## Exercise aim
Switch every "pose" to "view" in the listing below, from the line containing "pose: elev=78.2 azim=28.9" down to the end of the listing, and leave everything else unchanged. Leave the pictures out of your answer.

## Data listing
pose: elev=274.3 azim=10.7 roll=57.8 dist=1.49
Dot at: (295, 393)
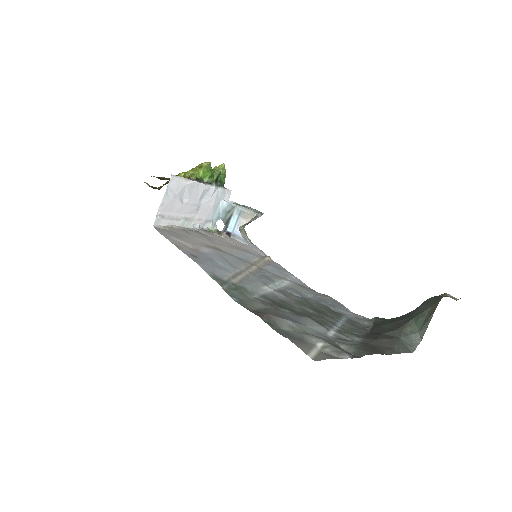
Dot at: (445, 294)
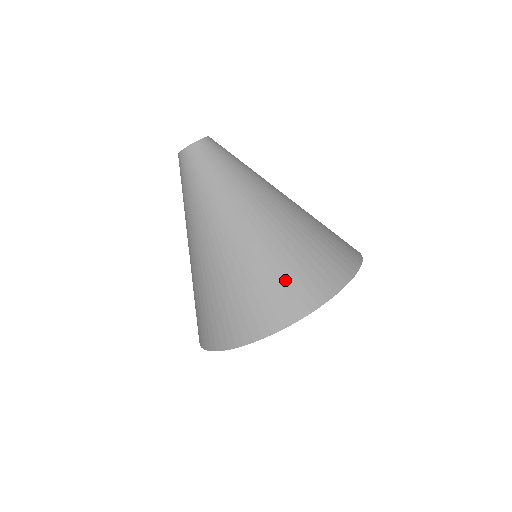
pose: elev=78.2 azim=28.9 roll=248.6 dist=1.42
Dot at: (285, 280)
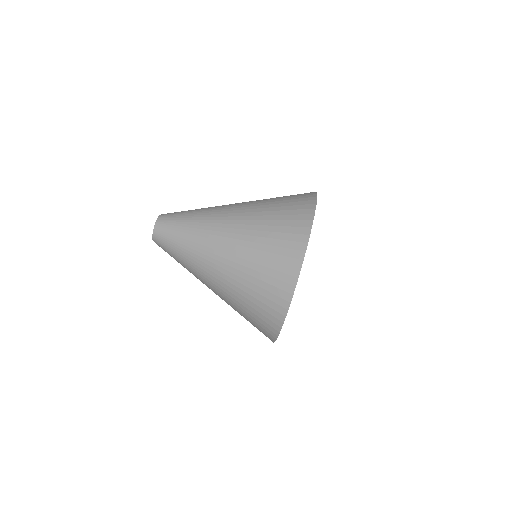
Dot at: (269, 263)
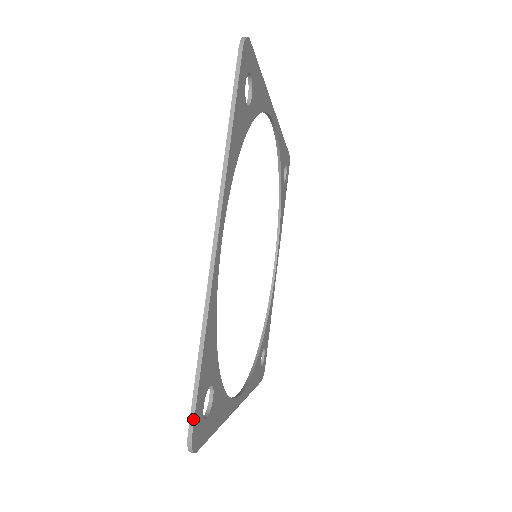
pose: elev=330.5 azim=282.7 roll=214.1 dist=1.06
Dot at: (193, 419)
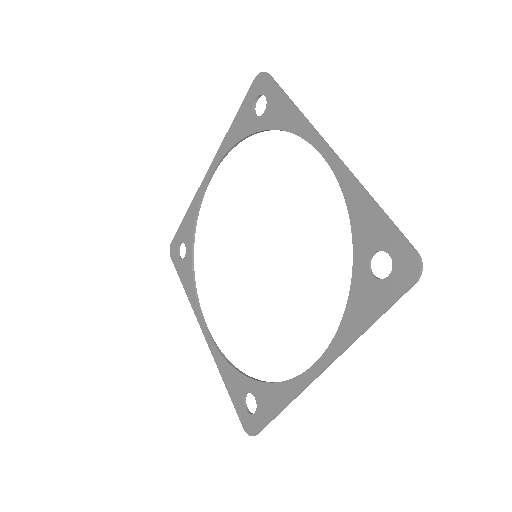
Dot at: occluded
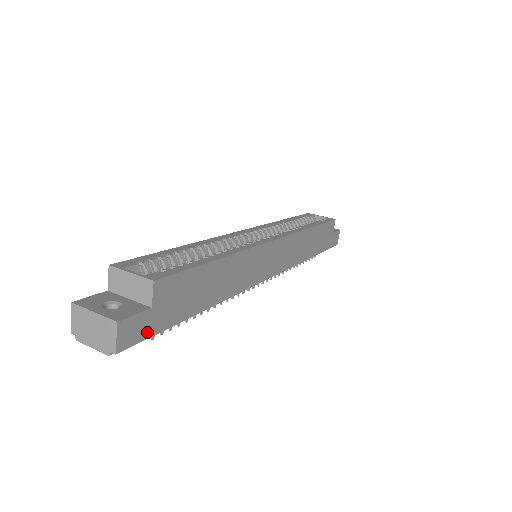
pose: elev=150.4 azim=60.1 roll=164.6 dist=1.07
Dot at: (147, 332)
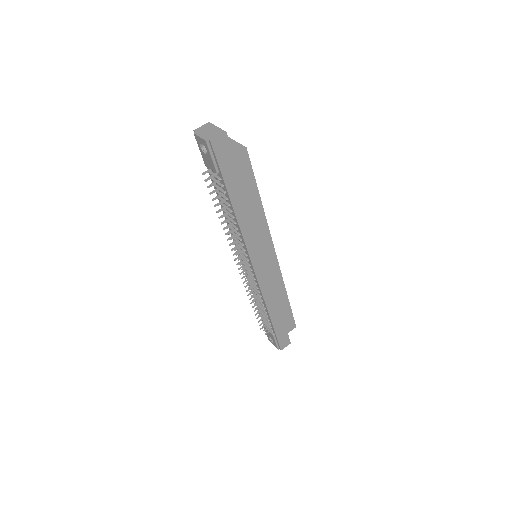
Dot at: (221, 160)
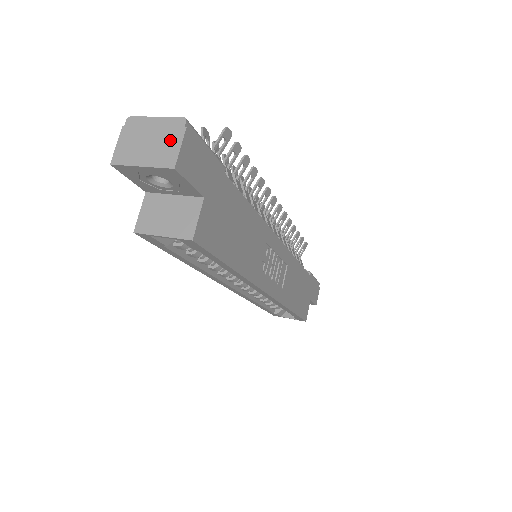
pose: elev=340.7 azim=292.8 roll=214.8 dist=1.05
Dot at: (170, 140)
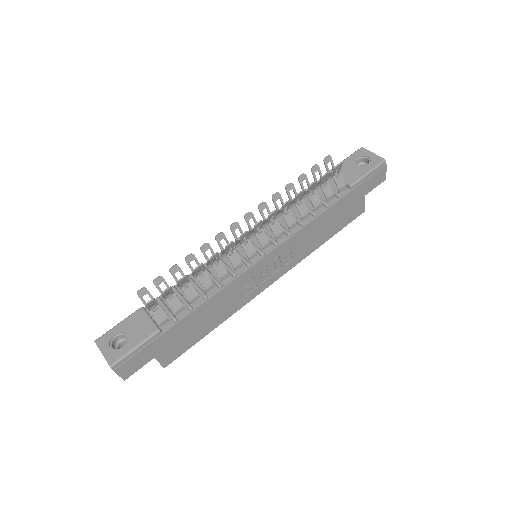
Dot at: occluded
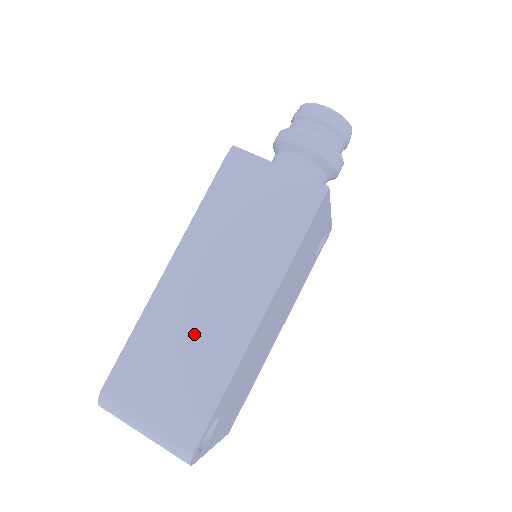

## Answer to this exercise
view: elev=78.2 azim=28.9 roll=248.6 dist=1.42
Dot at: (285, 280)
Dot at: (269, 263)
view: elev=330.5 azim=282.7 roll=214.1 dist=1.06
Dot at: (193, 419)
Dot at: occluded
view: elev=150.4 azim=60.1 roll=164.6 dist=1.07
Dot at: (147, 332)
Dot at: (221, 160)
view: elev=340.7 azim=292.8 roll=214.8 dist=1.05
Dot at: (170, 140)
Dot at: occluded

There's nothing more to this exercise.